- [Task prompt]: From the line that contains "Ich ermächtige die" through the line that contains "einverstanden sind, personalisierte", output every line of the listing below exactly and leave out all the rest.
════════
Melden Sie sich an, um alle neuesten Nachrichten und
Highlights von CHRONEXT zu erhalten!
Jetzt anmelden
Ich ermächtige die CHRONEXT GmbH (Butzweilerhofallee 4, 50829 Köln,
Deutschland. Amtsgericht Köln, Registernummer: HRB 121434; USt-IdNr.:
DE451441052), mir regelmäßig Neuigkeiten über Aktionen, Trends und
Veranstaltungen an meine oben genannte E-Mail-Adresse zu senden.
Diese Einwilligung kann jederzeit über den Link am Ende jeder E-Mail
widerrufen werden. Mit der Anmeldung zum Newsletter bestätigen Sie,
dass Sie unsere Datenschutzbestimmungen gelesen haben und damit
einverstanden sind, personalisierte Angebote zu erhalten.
════════
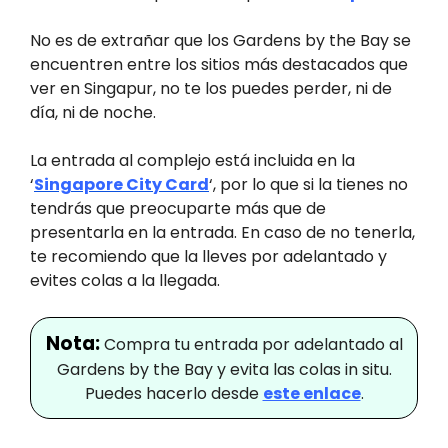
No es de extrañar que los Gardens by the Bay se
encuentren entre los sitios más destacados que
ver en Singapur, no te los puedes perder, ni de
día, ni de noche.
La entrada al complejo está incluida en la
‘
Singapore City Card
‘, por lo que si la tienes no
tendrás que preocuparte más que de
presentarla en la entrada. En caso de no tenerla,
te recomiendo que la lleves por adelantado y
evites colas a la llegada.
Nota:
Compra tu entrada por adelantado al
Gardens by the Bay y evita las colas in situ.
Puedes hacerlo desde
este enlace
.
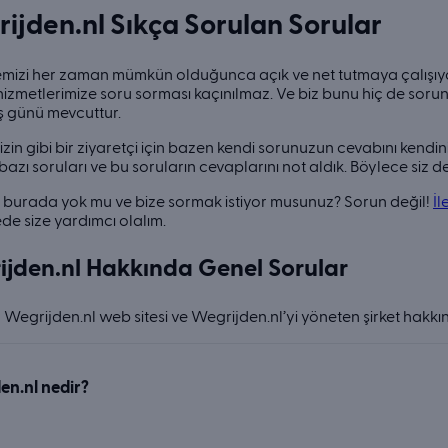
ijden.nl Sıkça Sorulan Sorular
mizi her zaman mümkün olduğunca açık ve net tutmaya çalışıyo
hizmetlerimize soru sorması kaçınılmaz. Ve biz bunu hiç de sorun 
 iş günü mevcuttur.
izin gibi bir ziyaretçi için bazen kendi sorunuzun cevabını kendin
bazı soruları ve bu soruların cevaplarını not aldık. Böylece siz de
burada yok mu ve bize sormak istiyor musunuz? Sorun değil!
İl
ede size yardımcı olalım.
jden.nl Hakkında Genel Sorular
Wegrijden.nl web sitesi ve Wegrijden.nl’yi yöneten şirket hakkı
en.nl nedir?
════════
- [Answer section]:
Ich ermächtige die CHRONEXT GmbH (Butzweilerhofallee 4, 50829 Köln,
Deutschland. Amtsgericht Köln, Registernummer: HRB 121434; USt-IdNr.:
DE451441052), mir regelmäßig Neuigkeiten über Aktionen, Trends und
Veranstaltungen an meine oben genannte E-Mail-Adresse zu senden.
Diese Einwilligung kann jederzeit über den Link am Ende jeder E-Mail
widerrufen werden. Mit der Anmeldung zum Newsletter bestätigen Sie,
dass Sie unsere Datenschutzbestimmungen gelesen haben und damit
einverstanden sind, personalisierte Angebote zu erhalten.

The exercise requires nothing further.